I came of age at the time where most of the coolness and edge of Asian action movies had started to wear off. But there were still some last gleamings in parodies such as this, which I first saw at my beloved Night Visions film festival. This, along with stylistically similar OTT gore films Meatball Machine and Machine Girl, were one of the starting points of independent studio Sushi Typhoon, with which Nishimura and fellow director Noboru Iguchi made a string of bad taste gore flicks, with diminishing returns.
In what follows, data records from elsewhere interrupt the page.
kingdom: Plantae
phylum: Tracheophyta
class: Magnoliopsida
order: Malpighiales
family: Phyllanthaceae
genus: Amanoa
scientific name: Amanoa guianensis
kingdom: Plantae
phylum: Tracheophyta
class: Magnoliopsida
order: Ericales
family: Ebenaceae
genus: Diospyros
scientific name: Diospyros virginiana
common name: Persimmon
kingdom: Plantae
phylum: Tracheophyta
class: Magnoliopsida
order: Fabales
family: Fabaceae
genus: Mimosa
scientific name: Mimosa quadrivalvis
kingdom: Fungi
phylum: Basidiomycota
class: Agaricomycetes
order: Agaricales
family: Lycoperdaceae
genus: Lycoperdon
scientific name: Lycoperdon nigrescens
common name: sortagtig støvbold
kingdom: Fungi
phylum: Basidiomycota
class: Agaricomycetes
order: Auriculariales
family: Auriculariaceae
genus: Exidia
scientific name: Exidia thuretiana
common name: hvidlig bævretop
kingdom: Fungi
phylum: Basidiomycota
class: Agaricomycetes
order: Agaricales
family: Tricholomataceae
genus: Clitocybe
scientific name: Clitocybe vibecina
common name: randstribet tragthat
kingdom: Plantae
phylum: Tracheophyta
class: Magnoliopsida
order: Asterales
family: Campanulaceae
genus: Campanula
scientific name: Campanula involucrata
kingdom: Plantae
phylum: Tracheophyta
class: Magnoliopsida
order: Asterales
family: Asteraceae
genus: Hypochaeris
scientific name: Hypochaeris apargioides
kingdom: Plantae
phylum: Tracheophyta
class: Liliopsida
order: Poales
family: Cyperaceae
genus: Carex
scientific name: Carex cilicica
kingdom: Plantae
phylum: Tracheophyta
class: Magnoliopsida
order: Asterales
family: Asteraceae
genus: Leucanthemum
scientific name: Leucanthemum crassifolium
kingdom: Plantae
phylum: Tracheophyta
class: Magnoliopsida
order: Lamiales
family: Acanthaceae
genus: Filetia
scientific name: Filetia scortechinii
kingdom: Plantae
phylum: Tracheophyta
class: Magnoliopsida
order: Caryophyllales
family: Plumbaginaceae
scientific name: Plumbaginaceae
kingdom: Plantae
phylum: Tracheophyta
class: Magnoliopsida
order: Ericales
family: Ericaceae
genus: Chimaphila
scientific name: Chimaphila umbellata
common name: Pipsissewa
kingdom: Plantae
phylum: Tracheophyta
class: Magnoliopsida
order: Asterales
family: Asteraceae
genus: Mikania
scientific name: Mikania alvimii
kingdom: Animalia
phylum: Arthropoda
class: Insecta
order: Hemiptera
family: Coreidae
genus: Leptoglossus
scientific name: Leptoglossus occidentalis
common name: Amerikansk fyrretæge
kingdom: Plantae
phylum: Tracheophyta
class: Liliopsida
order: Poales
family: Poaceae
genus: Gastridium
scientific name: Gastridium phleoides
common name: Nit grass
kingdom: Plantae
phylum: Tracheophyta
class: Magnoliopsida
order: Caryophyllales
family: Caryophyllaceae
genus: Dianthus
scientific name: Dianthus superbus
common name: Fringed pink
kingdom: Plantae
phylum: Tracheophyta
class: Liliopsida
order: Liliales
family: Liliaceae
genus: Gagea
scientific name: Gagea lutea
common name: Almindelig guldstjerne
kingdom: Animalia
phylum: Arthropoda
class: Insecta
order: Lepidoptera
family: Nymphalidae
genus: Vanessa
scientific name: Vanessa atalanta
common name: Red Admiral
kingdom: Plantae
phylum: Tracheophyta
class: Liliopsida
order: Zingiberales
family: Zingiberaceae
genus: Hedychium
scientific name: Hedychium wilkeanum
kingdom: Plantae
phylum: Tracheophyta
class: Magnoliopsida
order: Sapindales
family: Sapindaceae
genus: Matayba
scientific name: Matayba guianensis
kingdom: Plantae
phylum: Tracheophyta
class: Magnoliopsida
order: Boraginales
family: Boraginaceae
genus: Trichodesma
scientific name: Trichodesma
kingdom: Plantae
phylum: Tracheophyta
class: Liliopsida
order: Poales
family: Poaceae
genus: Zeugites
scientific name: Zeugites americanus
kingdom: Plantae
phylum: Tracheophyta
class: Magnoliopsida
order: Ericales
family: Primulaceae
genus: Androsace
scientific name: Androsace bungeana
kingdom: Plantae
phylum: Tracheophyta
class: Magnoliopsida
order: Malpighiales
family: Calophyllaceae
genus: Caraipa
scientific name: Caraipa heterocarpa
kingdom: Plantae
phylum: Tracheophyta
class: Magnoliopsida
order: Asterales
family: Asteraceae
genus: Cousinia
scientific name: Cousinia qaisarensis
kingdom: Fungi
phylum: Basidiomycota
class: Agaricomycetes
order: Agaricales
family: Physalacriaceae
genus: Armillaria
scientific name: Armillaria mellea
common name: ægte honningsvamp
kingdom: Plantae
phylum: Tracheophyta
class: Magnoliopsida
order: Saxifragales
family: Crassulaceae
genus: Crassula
You can't keep up if even before starting the business you've already gone to 11. Still, they managed to fund some of Sion Sono's films as well before closing doors so it was all for art in the end. 

But at this point it was still odd and novel, inventive even, to do a sort of cross between RoboCop, Akira and Tetsuo. The film has its tongue firmly in cheek and offers plenty of surprises and cool practical effects so it has still stayed surprisingly fresh today. 


Three laughs (SPOILERS):

1. The film begins with a lengthy action scene where Ruka faces off against a guy wielding a chainsaw on a chain. After this we get a pretty straightforward nod to Starship Troopers with a propaganda commercial showing the strength of privatized police forces, who execute a guy tagged to be a murderer of 15 childern on a rooftom by repeatedly shooting him like he's Hitler in Inglourious Basterds. A later commercial features a family using a Wii-like katana controller in order to perform remote executions as a kind of party game.

2. It takes a while to see just how gleefully perverted the movie is, but the auction scene is pretty hard to top in this regard. A cheerful crowd of punks and vampires is presented with a number of female dancers, each with a more bizarre mutilation. The snail-girl with her eyeballs in tubes is already pretty weird and disgusting but what takes the cake is the breathing half-woman-half-chair that squirts a lengthy pee to the faces of the ecstatic audience.

3. The main bad guy has a massive shotgun dick he uses to blast out police officers. That's it. That's the laugh.